God is not trying to keep good from you.
It is His good pleasure to give you the kingdom.
So the disciple can release fear because the Father’s heart is good.
When the heart is settled in the Father’s goodness, something changes.
You stop clutching.
You start trusting.
And when you trust the Father, your stewardship becomes generous, not forced, and eternal, not temporary.
IV. Jesus Teaches a Generous, Eternal Stewardship
IV. Jesus Teaches a Generous, Eternal Stewardship
This is where Jesus lands the plane.
Peace is not an end in itself.
Peace becomes power to live differently.
A heart freed from worry becomes a heart freed to give.
A. Loosen Your Grip on Earthly Treasure
A. Loosen Your Grip on Earthly Treasure
Jesus says, “Sell that ye have, and give alms.” (Luke 12:33)
Jesus is not giving a universal command that every believer must liquidate everything at once.
He is commanding a universal posture, hold possessions loosely and hold people lovingly.
Generosity is the opposite of hoarding.
Generosity is stewardship that says, “God provided this, so I can use it for His purposes.”
And sometimes the most spiritual thing a Christian can do is to give, because giving breaks the spell money tries to cast over the heart.
B. Invest in a Treasure That Cannot Be Stolen
B. Invest in a Treasure That Cannot Be Stolen
Once your grip loosens on earth, your eyes can lift toward heaven.
“…provide yourselves bags which wax not old, a treasure in the heavens that faileth not.” (Luke 12:33)
Earthly treasure is fragile.
Moths eat.
Rust corrodes.
Thieves steal.
Markets change.
Health shifts.
Jobs disappear.
But Jesus says heaven’s treasure is secure.

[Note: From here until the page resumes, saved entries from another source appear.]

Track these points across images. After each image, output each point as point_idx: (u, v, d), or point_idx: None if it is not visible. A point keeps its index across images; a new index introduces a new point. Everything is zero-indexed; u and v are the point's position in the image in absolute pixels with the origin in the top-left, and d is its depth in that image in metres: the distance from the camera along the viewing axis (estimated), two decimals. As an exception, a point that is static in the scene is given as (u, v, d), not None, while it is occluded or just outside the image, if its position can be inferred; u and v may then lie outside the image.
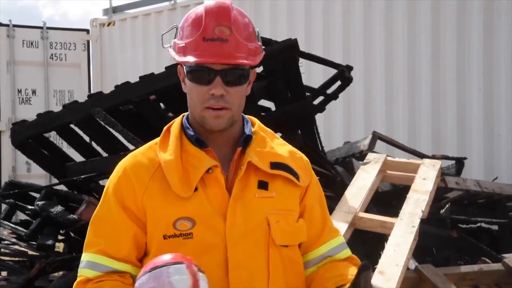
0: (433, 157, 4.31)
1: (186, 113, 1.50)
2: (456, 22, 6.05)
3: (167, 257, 1.24)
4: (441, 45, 6.14)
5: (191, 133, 1.43)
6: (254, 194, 1.41)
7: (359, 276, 1.30)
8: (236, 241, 1.37)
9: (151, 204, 1.38)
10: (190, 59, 1.37)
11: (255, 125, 1.51)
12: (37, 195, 4.50)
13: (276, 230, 1.41)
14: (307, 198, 1.51)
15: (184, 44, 1.40)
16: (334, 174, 4.05)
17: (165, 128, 1.48)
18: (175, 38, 1.45)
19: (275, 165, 1.45)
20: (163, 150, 1.42)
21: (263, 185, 1.43)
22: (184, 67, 1.42)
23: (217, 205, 1.38)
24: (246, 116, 1.52)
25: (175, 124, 1.47)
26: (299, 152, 1.56)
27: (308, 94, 4.43)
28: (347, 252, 1.54)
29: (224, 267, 1.36)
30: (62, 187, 4.68)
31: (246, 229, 1.38)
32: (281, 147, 1.51)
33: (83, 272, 1.39)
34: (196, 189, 1.37)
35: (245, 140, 1.45)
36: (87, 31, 9.11)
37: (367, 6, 6.56)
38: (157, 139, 1.47)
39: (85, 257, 1.40)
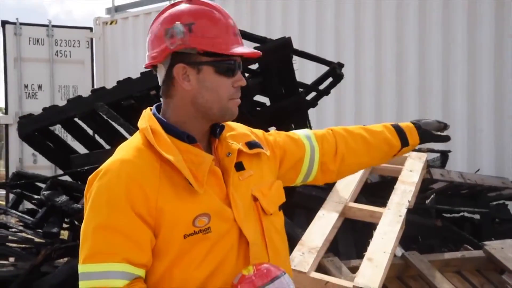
0: (419, 150, 4.30)
1: (149, 110, 1.47)
2: (441, 22, 6.05)
3: (273, 268, 1.31)
4: (427, 44, 6.15)
5: (178, 130, 1.39)
6: (237, 177, 1.43)
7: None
8: (244, 223, 1.38)
9: (168, 205, 1.32)
10: (242, 51, 1.39)
11: None
12: (43, 185, 4.50)
13: (264, 202, 1.45)
14: (277, 141, 1.61)
15: (219, 39, 1.38)
16: (326, 166, 4.06)
17: (146, 128, 1.39)
18: (172, 36, 1.37)
19: (250, 145, 1.49)
20: (166, 150, 1.35)
21: (240, 167, 1.45)
22: (214, 59, 1.38)
23: (220, 196, 1.38)
24: None
25: (154, 123, 1.41)
26: (246, 126, 1.60)
27: (301, 90, 4.43)
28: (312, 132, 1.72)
29: (236, 249, 1.37)
30: (66, 178, 4.67)
31: (244, 210, 1.40)
32: (240, 127, 1.55)
33: (108, 283, 1.28)
34: None
35: (220, 131, 1.47)
36: (91, 29, 9.07)
37: (358, 6, 6.56)
38: (138, 142, 1.40)
39: (102, 267, 1.28)
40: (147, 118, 1.44)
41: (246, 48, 1.42)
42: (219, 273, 1.33)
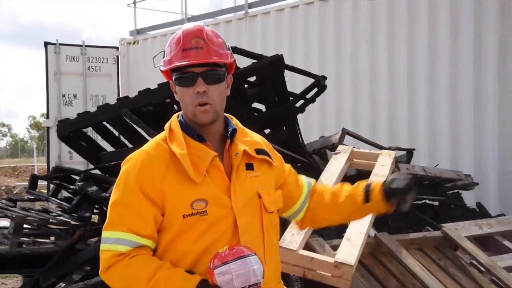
0: (389, 148, 4.30)
1: (178, 114, 1.47)
2: (406, 39, 6.05)
3: (245, 248, 1.26)
4: (395, 60, 6.17)
5: (192, 131, 1.40)
6: (245, 174, 1.41)
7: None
8: (240, 212, 1.37)
9: (171, 189, 1.33)
10: (174, 65, 1.37)
11: (233, 121, 1.50)
12: (77, 178, 4.48)
13: (266, 200, 1.42)
14: (285, 171, 1.56)
15: (169, 58, 1.39)
16: (312, 162, 4.04)
17: (167, 127, 1.43)
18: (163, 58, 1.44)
19: (258, 151, 1.46)
20: (175, 145, 1.37)
21: (250, 167, 1.43)
22: (173, 76, 1.40)
23: (221, 186, 1.37)
24: (226, 115, 1.50)
25: (175, 124, 1.43)
26: (263, 138, 1.56)
27: (291, 98, 4.41)
28: (314, 182, 1.64)
29: (231, 230, 1.36)
30: (97, 172, 4.65)
31: (244, 202, 1.38)
32: (255, 136, 1.52)
33: (116, 247, 1.32)
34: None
35: (232, 134, 1.44)
36: (117, 48, 9.07)
37: (338, 28, 6.58)
38: (159, 138, 1.42)
39: (114, 234, 1.33)
40: (172, 119, 1.46)
41: (184, 60, 1.35)
42: (213, 250, 1.31)
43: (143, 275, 1.28)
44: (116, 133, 4.81)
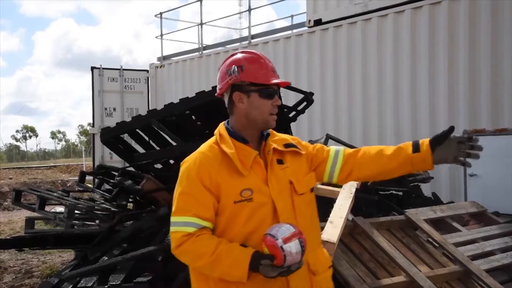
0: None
1: (223, 123, 1.47)
2: (376, 63, 6.04)
3: (295, 231, 1.27)
4: (367, 79, 6.15)
5: (237, 134, 1.42)
6: (278, 168, 1.41)
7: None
8: (277, 198, 1.37)
9: (224, 181, 1.34)
10: (276, 81, 1.39)
11: None
12: (116, 174, 4.47)
13: (297, 185, 1.41)
14: (311, 150, 1.52)
15: (259, 75, 1.39)
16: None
17: (217, 133, 1.44)
18: (230, 74, 1.40)
19: (286, 145, 1.47)
20: (226, 146, 1.38)
21: (280, 162, 1.43)
22: (258, 88, 1.39)
23: (261, 178, 1.37)
24: None
25: (223, 130, 1.44)
26: (289, 135, 1.57)
27: (285, 110, 4.40)
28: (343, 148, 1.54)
29: (271, 214, 1.35)
30: (131, 169, 4.65)
31: (279, 190, 1.38)
32: (283, 135, 1.53)
33: (184, 229, 1.33)
34: None
35: (266, 137, 1.46)
36: (147, 71, 9.10)
37: (322, 54, 6.57)
38: (211, 141, 1.43)
39: (181, 219, 1.34)
40: (220, 127, 1.46)
41: (280, 79, 1.41)
42: (258, 231, 1.32)
43: (208, 249, 1.29)
44: (147, 138, 4.82)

When you invest in what God loves, souls, truth, the gospel, the needy, the local church, eternal work, you are putting treasure where thieves cannot reach.
C. Follow Your Treasure to Your Heart
C. Follow Your Treasure to Your Heart
And Jesus ends by showing the root issue beneath every budgeting decision.
“For where your treasure is, there will your heart be also.” (Luke 12:34)
Your heart follows what you value.
If your treasure is comfort, your heart will cling to ease.
If your treasure is control, your heart will live tense and tight.
If your treasure is Christ and His kingdom, your heart will find rest and courage.
Stewardship is not first about giving more.
Stewardship is about loving rightly.
Because when the heart is right, the hands will follow.
Conclusion
Conclusion
I once watched a little boy at a Chuck E. Cheese clutching a fistful of tickets.
He had counted them over and over, like they were his life.
Then his dad knelt down and said, “Buddy, I’ve got more tickets than you can carry, and I’ve already paid for the games.”
The boy still stared at his tickets like they were his security.
So the dad gently pried those little fingers open, not to take joy away, but to give him something better.
He told him, “Let me hold them for you…my hands are bigger.”
That is what Jesus is doing in this passage.
He is not trying to rob you.
He is trying to rescue you.
He is prying open the clenched fist of worry.
He is calling you out of the orphan life and into the child’s peace.
He is saying, “You have a Father.”
He is saying, “Seek My kingdom.”
He is saying, “Trust Me enough to be generous.”
And He is asking the question every disciple must answer, not just tonight, but every day.
Where is your treasure.
Because your heart is already following it.
Some of us need to repent of worry, not just manage it.
Some of us need to confess that we have been seeking the wrong kingdom.
Some of us need to obey the Lord in generosity, not to earn favor, but because we already have a Father who delights to give the kingdom.
And some may need to come to Christ for the first time, because peace like this only belongs to those who can truly call God “Father.”
If the Lord has put His finger on your heart tonight, do not stiffen.
Open your hands.
Open your plans.
Open your heart.
And follow His steps into the freedom of trusting the Father.